Wow the saji is big!!! It felt at least twice as heavy as the itou probably more. It is hard to tell by the picture but it is much thicker at the spine and much larger heel. It did fortunately thin down nicely behind the edge. The blade measured 146mm long. Ootb it was very dull. The cowbone and damascus looked great but I was ultimately disappointed in the bolster which was quite uneven and felt rushed.

The Itou was the complete opposite to the saji, light then and with a much better bolster. Its blade measured 139mm. Ootb it was sharpened but not what i would call "sharp". (slice cut phonebook paper, stuck into thumb nail but not sticky sharp, and was capable of taking hair off my are but not hair popping sharp). The grind on the left side seem significantly steeper than the left and this was confirmed with and angle cube. I am not sure if this will be a problem but at the moment it does not effect cutting.



Cutting:

I brought both knives to the 1000grit chosera and did abit of cutting. I am not the best hand sharpener but was able to get them both decently sharp. They cut tomatoes and onions easy. I then took them to my WEPS sharpener and brought the primary bevel to 14 degrees on the saji and 15 on the Itou (i am waiting on the low angle adapter to see what they can really do) and sharpened down to 1600grit ceramics and gave a light stropping with 1.5micro paste. Both knives were a pleasure to sharpen. I am not sure why r2 steel gets such a bad wrap. The final edge was quite impressive. Both knives push cut phonebook paper at a 45 degree angle. With alittle slice at the beginning they would push cut at 90 degrees. both were sticky sharp and stuck into my thumb nail with little to no pressure.
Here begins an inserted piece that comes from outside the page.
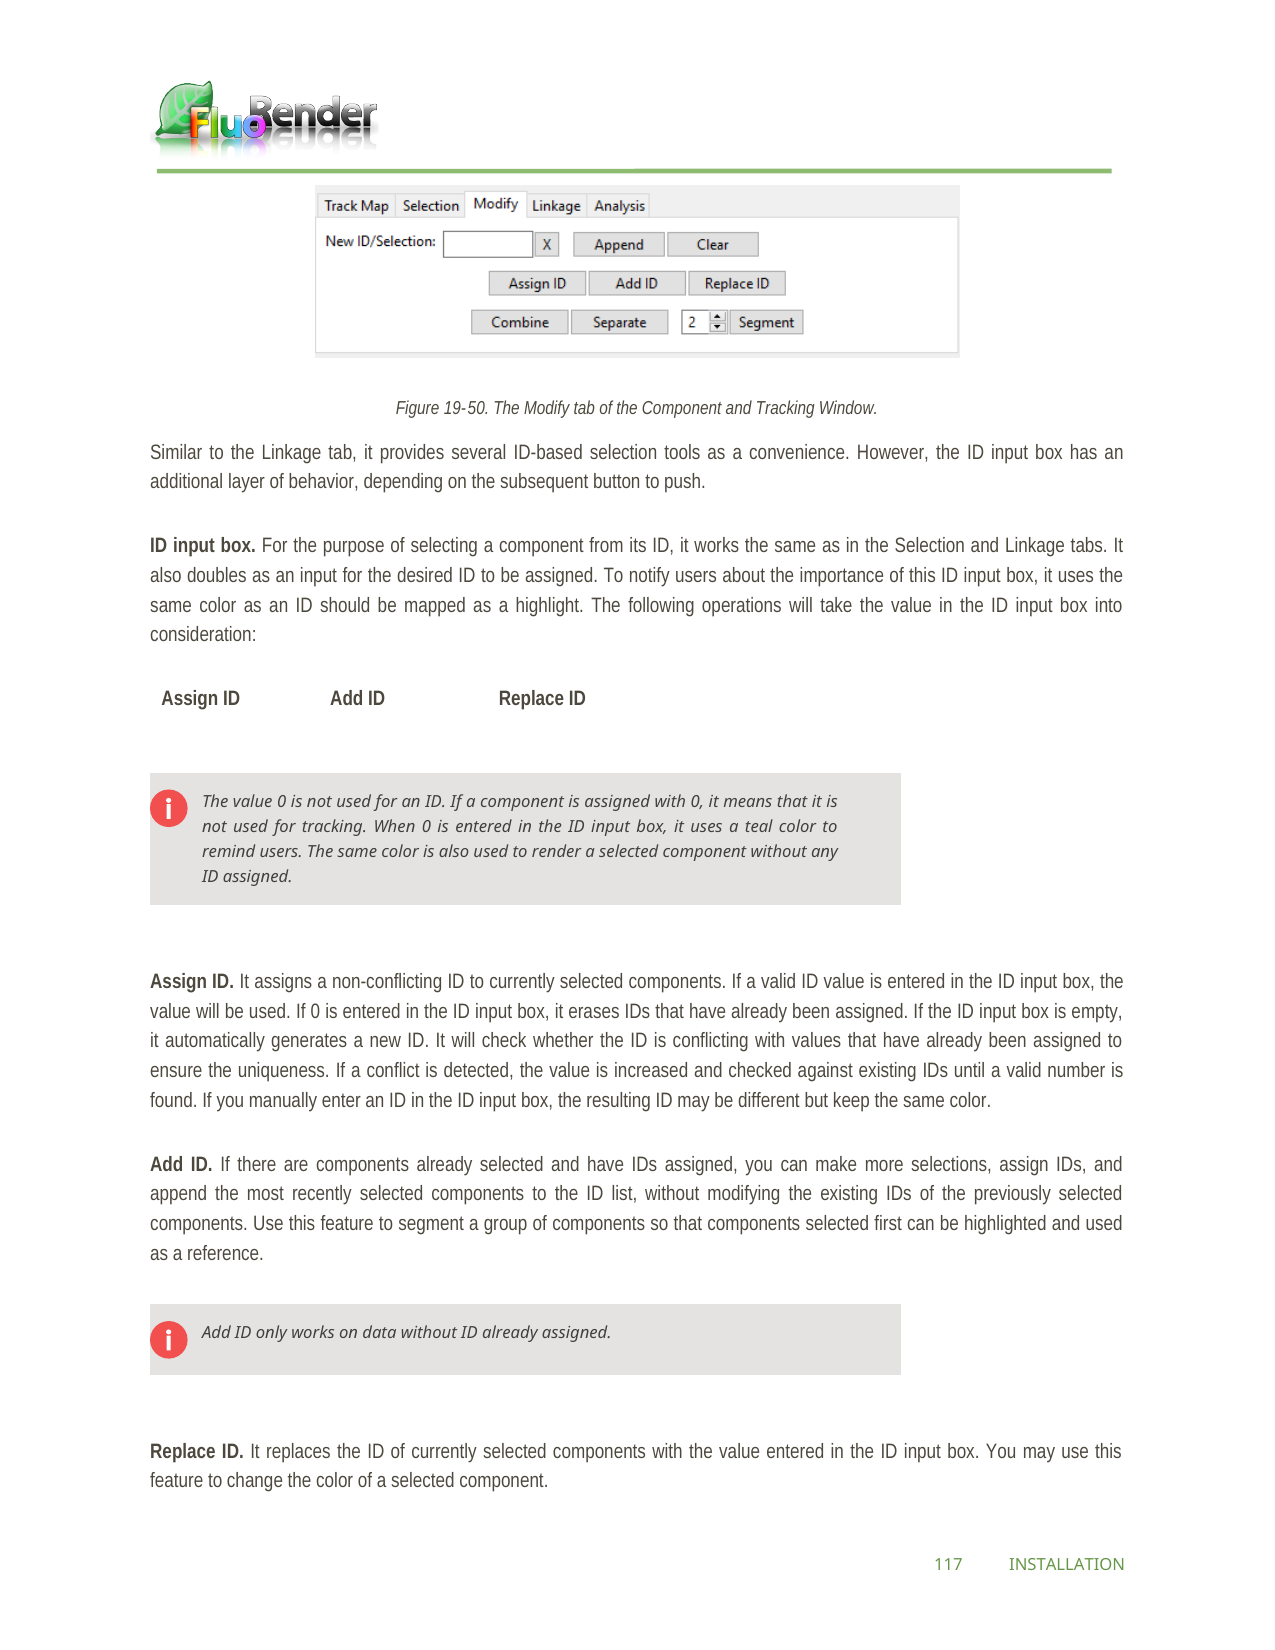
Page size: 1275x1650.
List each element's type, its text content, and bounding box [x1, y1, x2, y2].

After 20-30 cuts with think polyester rope I retested and both knives preformed just as well on the phonebook paper but did feel slightly less sticky against my thumb nail.

Conclusions:

These knives are some of the sharpest in my kitchen. The itou does feel much better in hand as it is much lighter and more maneuverable. The saji feel like a super heavy gyuto that been cut to 146mm :S After using it abit I have warmed up to it abit but still prefer the itou. Blade wise they are pretty much equal and hold their edge much better than my mcusta aus8 knives, however the mcusta do have that bling factor that is hard to describe. These are arguably my sharpest double bevels and in my opinion are just as sharp if not sharper than my super blue 180mm gyuto (forget the brand but cost about $250 used). They are not quite as sharp as my single bevel sakai takayuki inox deba or yanagi but i dont think that is a fair comparison.


----------



## Smurfmacaw (Nov 9, 2015)

I've got a Mr. Itou Gyuto and it gets crazy sharp and holds a great edge.


----------



## malexthekid (Nov 10, 2015)

I really love my Mr Itou gyuto. I think i will have a second at some point.


----------